Analisis Artikel: "Papua dan Pengabaian 'Nexus' Konflik-Pembangunan" oleh Vidhyandika D. Perkasa
Artikel ini mengangkat persoalan yang sangat krusial terkait hubungan erat (nexus) antara konflik dan pembangunan di Papua, khususnya melalui studi kasus di Kabupaten Jayawijaya. Penulis menunjukkan bahwa pembangunan tidak bisa dilepaskan dari konflik yang telah lama mengakar, dan bahwa konflik di Papua justru tumbuh dari ketimpangan struktural, terutama yang dirasakan oleh Orang Asli Papua (OAP).
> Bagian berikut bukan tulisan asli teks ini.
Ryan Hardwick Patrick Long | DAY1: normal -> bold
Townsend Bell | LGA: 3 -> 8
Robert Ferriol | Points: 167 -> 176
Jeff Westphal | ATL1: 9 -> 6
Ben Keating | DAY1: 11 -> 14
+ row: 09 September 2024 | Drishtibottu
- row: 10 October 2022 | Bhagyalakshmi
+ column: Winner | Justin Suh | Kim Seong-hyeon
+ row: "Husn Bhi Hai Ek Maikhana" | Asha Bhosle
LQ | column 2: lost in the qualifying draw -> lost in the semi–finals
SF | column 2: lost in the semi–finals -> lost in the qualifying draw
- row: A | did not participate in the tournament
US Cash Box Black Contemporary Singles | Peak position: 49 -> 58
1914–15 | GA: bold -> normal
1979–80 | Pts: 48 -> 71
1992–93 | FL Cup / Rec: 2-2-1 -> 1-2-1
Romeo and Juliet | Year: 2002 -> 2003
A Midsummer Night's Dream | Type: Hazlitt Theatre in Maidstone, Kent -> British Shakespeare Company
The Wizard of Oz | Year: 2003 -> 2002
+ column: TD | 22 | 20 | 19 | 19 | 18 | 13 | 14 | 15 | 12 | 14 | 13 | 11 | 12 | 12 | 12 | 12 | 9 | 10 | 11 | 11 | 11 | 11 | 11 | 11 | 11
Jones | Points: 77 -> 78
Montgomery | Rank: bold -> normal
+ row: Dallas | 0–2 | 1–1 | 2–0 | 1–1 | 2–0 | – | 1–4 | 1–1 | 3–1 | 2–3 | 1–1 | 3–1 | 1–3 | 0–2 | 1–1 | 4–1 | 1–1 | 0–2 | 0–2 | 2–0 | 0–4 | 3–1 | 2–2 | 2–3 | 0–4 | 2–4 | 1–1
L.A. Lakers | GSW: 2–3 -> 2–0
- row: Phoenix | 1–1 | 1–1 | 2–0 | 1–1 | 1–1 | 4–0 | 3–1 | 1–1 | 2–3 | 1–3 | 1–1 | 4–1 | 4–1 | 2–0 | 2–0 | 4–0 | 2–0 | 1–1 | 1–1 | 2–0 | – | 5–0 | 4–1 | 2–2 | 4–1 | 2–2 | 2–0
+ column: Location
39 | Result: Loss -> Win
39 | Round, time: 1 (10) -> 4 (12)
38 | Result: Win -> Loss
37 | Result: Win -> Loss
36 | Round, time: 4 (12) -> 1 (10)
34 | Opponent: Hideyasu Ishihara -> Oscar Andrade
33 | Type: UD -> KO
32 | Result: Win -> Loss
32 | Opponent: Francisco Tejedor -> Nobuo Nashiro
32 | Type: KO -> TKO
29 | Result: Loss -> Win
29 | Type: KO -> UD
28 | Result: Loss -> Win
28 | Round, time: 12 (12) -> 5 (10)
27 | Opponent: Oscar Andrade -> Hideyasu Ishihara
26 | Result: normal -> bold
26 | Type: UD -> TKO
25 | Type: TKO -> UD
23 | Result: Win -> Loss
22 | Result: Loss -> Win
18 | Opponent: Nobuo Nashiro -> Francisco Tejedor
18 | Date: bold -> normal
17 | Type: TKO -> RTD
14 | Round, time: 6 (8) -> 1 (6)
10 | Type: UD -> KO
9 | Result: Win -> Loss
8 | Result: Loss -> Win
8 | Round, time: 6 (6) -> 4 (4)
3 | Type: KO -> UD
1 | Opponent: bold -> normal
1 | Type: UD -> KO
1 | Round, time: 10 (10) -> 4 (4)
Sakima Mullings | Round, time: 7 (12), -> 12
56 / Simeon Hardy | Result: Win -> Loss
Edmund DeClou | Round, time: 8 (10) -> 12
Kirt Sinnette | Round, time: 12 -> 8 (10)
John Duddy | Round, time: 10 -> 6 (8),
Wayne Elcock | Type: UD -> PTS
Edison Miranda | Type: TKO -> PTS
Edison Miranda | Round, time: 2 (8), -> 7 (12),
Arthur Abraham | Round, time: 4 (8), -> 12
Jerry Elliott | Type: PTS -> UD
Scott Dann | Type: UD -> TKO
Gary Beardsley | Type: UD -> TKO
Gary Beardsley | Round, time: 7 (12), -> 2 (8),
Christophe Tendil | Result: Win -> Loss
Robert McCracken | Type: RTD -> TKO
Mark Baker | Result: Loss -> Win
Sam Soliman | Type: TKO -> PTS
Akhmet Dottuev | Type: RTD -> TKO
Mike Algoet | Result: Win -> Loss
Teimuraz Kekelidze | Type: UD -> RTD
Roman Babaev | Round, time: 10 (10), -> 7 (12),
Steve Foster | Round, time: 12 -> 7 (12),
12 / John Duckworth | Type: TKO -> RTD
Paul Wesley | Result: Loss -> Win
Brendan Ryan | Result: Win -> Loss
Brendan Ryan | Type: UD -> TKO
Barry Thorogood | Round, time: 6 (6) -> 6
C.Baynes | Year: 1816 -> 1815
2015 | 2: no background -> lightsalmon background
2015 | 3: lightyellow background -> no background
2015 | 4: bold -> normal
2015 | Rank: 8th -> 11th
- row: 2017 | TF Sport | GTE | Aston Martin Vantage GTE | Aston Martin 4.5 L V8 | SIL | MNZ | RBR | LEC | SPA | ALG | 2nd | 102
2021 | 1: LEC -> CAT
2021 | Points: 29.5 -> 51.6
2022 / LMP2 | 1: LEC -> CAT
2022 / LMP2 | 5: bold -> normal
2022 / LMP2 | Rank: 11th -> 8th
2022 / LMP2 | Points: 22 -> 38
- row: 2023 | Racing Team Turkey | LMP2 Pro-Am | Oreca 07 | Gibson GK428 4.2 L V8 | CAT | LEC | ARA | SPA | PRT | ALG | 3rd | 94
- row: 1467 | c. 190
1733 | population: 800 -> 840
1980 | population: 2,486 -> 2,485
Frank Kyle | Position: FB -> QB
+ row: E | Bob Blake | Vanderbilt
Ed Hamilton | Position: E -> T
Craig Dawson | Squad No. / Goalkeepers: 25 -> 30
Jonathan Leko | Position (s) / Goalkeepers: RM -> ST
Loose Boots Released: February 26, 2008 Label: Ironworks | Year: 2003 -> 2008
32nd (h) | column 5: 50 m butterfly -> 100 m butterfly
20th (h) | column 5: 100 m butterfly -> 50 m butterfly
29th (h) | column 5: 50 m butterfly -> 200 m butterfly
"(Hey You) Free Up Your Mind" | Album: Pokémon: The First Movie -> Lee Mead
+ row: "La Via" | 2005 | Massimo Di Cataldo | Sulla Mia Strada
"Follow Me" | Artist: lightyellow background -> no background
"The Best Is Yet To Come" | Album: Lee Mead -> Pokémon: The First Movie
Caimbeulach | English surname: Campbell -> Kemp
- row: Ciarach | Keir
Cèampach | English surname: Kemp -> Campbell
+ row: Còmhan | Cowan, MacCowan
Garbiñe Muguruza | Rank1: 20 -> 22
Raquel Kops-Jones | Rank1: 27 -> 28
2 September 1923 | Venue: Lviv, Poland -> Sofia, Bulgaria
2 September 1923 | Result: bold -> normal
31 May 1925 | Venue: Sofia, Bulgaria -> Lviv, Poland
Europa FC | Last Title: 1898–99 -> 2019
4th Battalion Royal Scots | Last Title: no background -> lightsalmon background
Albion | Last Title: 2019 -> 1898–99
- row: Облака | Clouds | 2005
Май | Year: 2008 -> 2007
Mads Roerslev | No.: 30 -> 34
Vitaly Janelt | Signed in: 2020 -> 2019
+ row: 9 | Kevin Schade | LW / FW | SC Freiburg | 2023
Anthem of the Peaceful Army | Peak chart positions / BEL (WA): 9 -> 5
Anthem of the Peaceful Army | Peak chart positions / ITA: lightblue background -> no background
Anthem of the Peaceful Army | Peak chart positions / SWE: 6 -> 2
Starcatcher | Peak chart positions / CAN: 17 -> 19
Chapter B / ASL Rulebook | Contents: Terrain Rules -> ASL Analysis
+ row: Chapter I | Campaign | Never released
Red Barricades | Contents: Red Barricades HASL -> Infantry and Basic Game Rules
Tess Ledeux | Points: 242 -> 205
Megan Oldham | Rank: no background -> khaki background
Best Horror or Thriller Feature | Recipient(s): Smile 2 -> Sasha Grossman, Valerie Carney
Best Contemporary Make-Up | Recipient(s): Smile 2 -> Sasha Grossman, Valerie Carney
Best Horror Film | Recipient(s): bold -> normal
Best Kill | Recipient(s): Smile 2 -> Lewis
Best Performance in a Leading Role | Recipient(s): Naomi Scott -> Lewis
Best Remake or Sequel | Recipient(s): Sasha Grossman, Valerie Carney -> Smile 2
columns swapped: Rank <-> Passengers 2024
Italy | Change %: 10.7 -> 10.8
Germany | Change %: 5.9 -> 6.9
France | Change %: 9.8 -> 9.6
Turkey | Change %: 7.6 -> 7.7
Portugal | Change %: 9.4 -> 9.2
1. Konflik sebagai Akibat Ketimpangan dan Pengabaian
Penulis menyoroti bahwa konflik yang terjadi di Papua bukan semata soal ketidakpuasan ekonomi, tetapi juga sebagai respons terhadap ketidakadilan historis dan struktural yang dialami OAP. Ketimpangan yang terjadi bukan hanya soal kebijakan pembangunan yang kurang tepat sasaran, tetapi lebih dalam lagi menyangkut ekonomi politik yang destruktif di mana kekuasaan politik kerap menjadi alat untuk merampas hak-hak ekonomi dan sosial OAP.
2. Aspek Politik: Akar Konflik dan Kekerasan Turun-temurun
Empat dimensi politik destruktif diuraikan secara sistematis:
Pertama, persoalan sejarah integrasi Papua ke Indonesia yang belum selesai secara batin dan politik di masyarakat Papua.
Kedua, pelanggaran HAM yang belum diselesaikan secara adil, menciptakan trauma kolektif dan dendam antar-generasi.
Ketiga, marjinalisasi politik dan ekonomi, terutama perampasan tanah, eksploitasi sumber daya alam, dan representasi OAP yang terbatas dalam kebijakan pembangunan.
Keempat, politik lokal yang diwarnai konflik kepentingan dan friksi antarsuku yang justru memperkeruh pemerintahan daerah.